On Sun, Dec 5, 2010 at 11:12 AM, Nick wrote:

Nick has left a new comment on your post "Ray Johnson, Diamond Four, Frank Thompson":

Hello Andy!
Just Googled this, my dad is Ray Johnson & he was shocked, not to mention surprised to see this.

He & his shipmates formed the Diamond Five, or Ray Johnson & The Diamond Four when they were on HMS Euryalus, on first commission in 1964-66.

Do you know of any other copies of the EP that are in existence?

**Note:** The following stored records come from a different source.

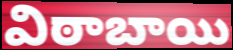
విఠాబాయి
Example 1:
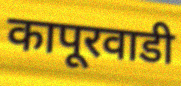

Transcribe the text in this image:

कापूरवाडी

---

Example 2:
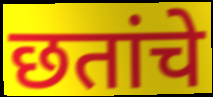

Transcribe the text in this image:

छतांचे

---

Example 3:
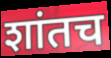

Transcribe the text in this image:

शांतच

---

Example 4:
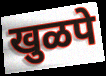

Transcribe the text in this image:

खुळपे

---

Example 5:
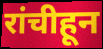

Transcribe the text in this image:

रांचीहून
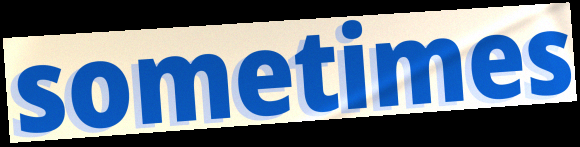
sometimes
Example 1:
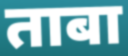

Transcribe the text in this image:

ताबा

For your information, should you not already know,the other members of the band were Ellis Parkinson (Parky) (deceased) with the shades( bass guitar), Freddy Mills (drummer) & Alex (Dolly) Gray (rhythm guitar) & obviously Frank Thompson, lead guitarist.

Kind regards

Nick & Ray Johnson.

Lily (Meisner) said...

Hi Andy, I've been reading a bunch of your posts and really love your blog!! I'm a 25-year old from New York and just discovered the Singapore music scene from the '60s. I'm working on a research project and would love to talk to you / interview you - what is your email address? Mine is

thank you!

Lily Meisner said...

Hi Andy, I've been reading a bunch of your posts and really love your blog!! I'm a 25-year old from New York and just discovered the Singapore music scene from the '60s. I'm working on a research project and would love to talk to you / interview you - what is your email address?

thank you!

ANDY: Pop Music Not Pills. © said...

Hi Lily,
Thanks for the mail. I appreciate your interest in Sing 60's music and am always willing to help anyone keen to research the period.

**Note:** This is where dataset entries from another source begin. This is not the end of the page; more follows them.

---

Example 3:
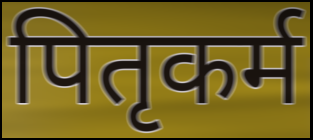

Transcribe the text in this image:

पितृकर्म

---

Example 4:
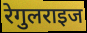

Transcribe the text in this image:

रेगुलराइज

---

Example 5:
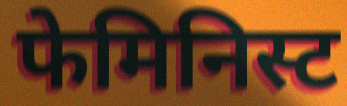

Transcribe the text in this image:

फेमिनिस्ट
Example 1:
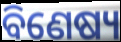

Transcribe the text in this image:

ବିଣେଷ୍ୟ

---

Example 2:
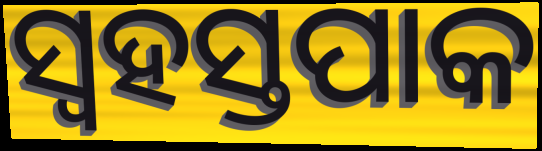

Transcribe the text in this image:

ସ୍ୱହସ୍ତପାକ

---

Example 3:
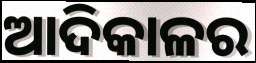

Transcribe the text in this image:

ଆଦିକାଳର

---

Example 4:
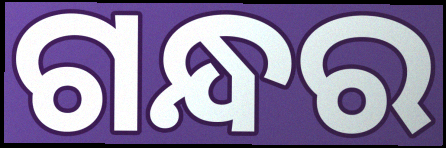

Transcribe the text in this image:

ଗନ୍ଧର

Could you write to me on the same page with your questions, ideas and the scope of your project? I shall not publish them. If I could help you or otherwise I shall reply using your email address. And that's a promise.


Brenda said...

Dear Andy,

Thank you for your article on album art of Singapore 1960s bands; I love your take on how the Libra album art is a charcoal sketch and how the watercolour painting album art in image 5 is uncommon as typical albums are more vibrantly coloured, especially when mid-1960s art and music is informed by psychedelia genre!

As an local history undergraduate who is currently researching on this topic, may if I know if I could contact you further and privately to learn more about this subject?

Thank you and I look forward to your reply!


ANDY: Pop Music Not Pills. © said...

Hi Brenda,
Thanks for the visit and cheerful comment; they are encouraging but I am not an artist. My ideas about the cover pieces stem from the heart and I didn't learn them from anywhere.

If you write again, leave your email address in your note, I shall not publish it but will reply privately. We can discuss the matter afterwards and will try my best to help.


BRENDA said...

Dear Andy,

Thank you for your response! I understand your article reflects your own analysis on album art, and its ending call to the artists involved (such as Mr Freddy Ang from EMI studio recordings) in creating album art is really exciting to read...

As I am in the process of scoping and documenting what is available, I am interested to find out about your take on the social context...

Thank you very much for your help and willingness to discuss this matter; I am looking forward to your reply!


ANDY: Pop Music Not Pills. © said...

Hi Brenda,

I have replied to your above mail (edited) and will try to help in whatever way I can.

BRENDA said...

I would love to meet and interview you to learn more and recover the music scene in Singapore during the 1960's. I understand that album sleeves are a niche topic, nevertheless, the historical context you are familiar with is very helpful to me to remap how the production of local music and the socio-cultural atmosphere of that time.

Thank you for being willing to take a look at my questions, please take your time I understand that you are busy with your personal engagements!